### Problem statement
In the passage on the beauty of motion, why does the quoted author of the Elements of Criticism say the quickest motion becomes painful?

### Passage given

▬▬▬▬▬▬▬▬▬▬

Motion also, a new and distinct object of contemplation, has usually been reckoned a source of the beautiful, and very justly.—A forest or a field of grain, gently waved

by the wind, affects us pleasantly. The motion of a winding river pleases; and this, not only because the river is serpentine, but because it is never at rest. We are delighted with the motion of a ship as it cleaves the sea under full sail. We look on as it moves like a thing of life, and are pleased without being able to control our feelings, or to tell why they exist. And the waves, too, around it, which are continually approaching and departing, and curling upward in huge masses, and then breaking asunder into fragments of every shape, present a much more pleasing appearance than they would if profoundly quiet and stagnant.

With what happy enthusiasm we behold the foaming cascade, as it breaks out from the summit of the mountain and dashes downward to its base! With what pleasing satisfaction we gaze upon a column of smoke ascending from a cottage in a wood; a trait in outward scenery which landscape painters, who must certainly be accounted good judges of what is beautiful in the aspects of external nature, are exceedingly fond of introducing. It may be said in this case, we are aware, that the pleasure arising from beholding the ascending smoke of the cottage is caused by the favourite suggestions which are connected with it, of rural seclusion, peace, and abundance. But there is much reason to believe that the feeling would be, to some extent, the same, if it were known to ascend from the uncomfortable wigwam of the Savage, from an accidental conflagration, or from the fires of a wandering horde of gipsies. And if motion, on the limited scale on which we are accustomed to view it, be beautiful, how great would be the ecstasy of our feelings if we could be placed on some pinnacle of the universe, and could take in at one glance the regular and unbroken movement of the worlds and systems of infinite space.

§ 269. Explanation of the beauty of motion from Kaimes. The author of the Elements of Criticism, who studied our emotions with great care, has the following explanations on this subject.-" Motion is certainly agreeable in all its varieties of quickness and slowness; but motion long continued admits some exceptions. That degree of

continued motion which corresponds to the natural course of our perceptions is the most agreeable. The quickest motion is for an instant delightful; but it soon appears to be too rapid: it becomes painful by forcibly accelerating the course of our perceptions. Slow, continued motion becomes disagreeable for an opposite reason, that it retards the natural course of our perceptions.

▬▬▬▬▬▬▬▬▬▬

### Data excerpt
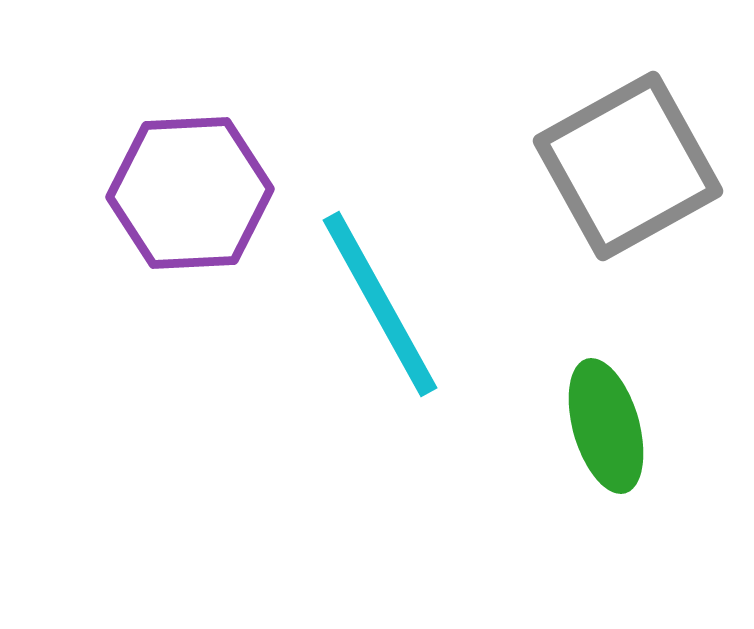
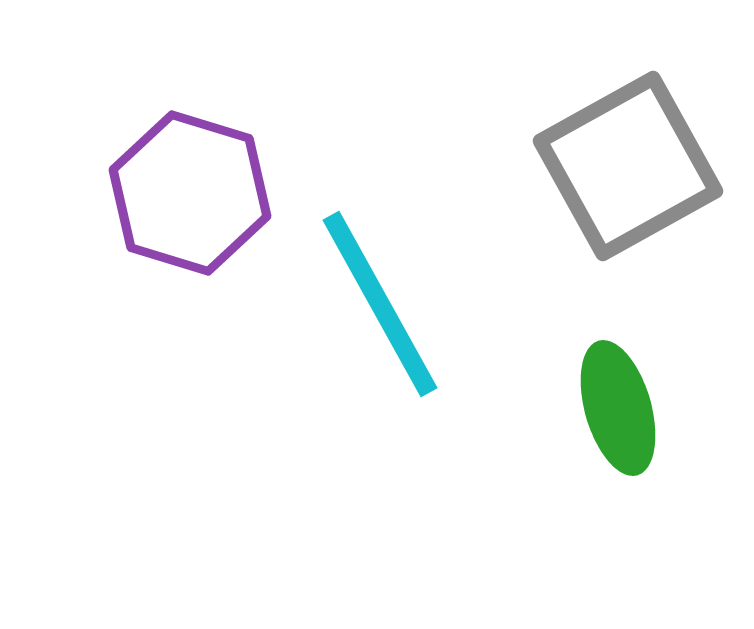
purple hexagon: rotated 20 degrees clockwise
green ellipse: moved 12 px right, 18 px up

▬▬▬▬▬▬▬▬▬▬

### Complete answer
It becomes painful by forcibly accelerating the course of our perceptions.